Para Mario Rafael
Recibe un pase cruzado. El balón desciende suavemente hasta posarse sobre el césped, junto a su pie derecho. El número tres vuelve a presentarse frente a él, listo para el duelo. A sus espaldas aparece el hombre más alto del campo dispuesto a presentar batalla si fuera necesario. La línea que marca el límite derecho yace inmóvil junto a él. Más allá, desde la tribuna, una muchedumbre incoa la canción que lo representa. En sus casas, los fanáticos esperan imperturbables la jugada que lo llenará de gloria.

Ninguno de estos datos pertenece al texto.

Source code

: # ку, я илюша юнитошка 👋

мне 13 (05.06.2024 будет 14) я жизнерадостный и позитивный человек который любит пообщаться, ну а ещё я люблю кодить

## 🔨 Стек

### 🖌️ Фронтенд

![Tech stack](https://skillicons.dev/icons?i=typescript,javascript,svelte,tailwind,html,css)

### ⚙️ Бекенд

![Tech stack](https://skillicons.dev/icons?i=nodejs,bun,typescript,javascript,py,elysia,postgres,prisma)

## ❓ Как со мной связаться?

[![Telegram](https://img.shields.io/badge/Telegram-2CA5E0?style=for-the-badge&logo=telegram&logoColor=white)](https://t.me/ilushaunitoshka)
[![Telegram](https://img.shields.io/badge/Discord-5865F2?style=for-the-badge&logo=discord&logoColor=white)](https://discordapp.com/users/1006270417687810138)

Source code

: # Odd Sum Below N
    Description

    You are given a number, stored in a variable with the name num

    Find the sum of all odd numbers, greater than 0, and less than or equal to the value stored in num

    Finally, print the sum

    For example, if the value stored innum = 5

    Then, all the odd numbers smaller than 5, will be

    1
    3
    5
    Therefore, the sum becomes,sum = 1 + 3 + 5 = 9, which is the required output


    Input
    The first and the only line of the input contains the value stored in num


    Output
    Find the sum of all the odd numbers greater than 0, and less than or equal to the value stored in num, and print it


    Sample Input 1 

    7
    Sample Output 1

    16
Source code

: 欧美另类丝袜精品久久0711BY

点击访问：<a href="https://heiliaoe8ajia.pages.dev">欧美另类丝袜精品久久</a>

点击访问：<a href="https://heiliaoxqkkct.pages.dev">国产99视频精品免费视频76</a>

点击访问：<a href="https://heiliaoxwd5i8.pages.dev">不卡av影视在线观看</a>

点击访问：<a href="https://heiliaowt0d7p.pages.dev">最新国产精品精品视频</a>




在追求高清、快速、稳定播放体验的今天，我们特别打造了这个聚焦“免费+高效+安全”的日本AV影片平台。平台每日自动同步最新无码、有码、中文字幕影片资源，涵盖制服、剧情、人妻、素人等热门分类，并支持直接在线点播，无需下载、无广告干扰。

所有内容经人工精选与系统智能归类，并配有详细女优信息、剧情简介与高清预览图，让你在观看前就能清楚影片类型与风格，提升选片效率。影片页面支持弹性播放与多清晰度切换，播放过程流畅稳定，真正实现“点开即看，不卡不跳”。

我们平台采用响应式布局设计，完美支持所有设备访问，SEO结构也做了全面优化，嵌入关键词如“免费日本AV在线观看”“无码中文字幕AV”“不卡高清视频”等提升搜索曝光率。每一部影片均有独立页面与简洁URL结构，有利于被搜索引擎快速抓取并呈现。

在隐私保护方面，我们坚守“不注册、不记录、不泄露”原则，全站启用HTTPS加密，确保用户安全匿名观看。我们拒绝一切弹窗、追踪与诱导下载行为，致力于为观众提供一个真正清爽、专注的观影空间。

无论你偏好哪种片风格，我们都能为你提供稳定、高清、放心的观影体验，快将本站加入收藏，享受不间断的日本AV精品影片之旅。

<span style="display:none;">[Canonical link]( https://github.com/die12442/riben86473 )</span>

La parte superior de su cuerpo se desplaza hacia la izquierda. Su pie permanece quieto, adherido al balón. El tres apoya todo su peso sobre su pierna derecha, siguiendo el movimiento del contrincante, en armonía con la jugada. El hombre alto dirige, violento, su pie hacia el balón desprotegido. Ni la duda, ni el miedo aparecen en el rostro del poseedor de la pelota. En un movimiento imperceptible y elegante, pasa el balón de su pie derecho al izquierdo. Al instante, mientras el tres se lanza entero en esa dirección y el otro jugador pierde el equilibrio al no encontrar la pelota donde la había buscado, el balón se eleva delicadamente hacia el frente y en seguida se ve al jugador salir airoso de la marca.
Su momento de gloria llegó: el público se estremece, grita, llora de alegría al ver al nuevo jugador realizar una hermosa jugada. Pero, a la vez que llega su momento, se va. Dura un instante y nada más. El jugador centra y el balón cruza el aire hacia el punto del penal. El número nueve, su compañero, delantero de su equipo, impacta el balón con la cabeza. El árbitro pita mientras señala el centro del campo. La hinchada vuelve a su cantar eufórico, pero esta vez las voces claman por el nueve, el jugador más fiel al equipo. Ahora sabe que necesitará más que una bella jugada para ganarse a la hinchada.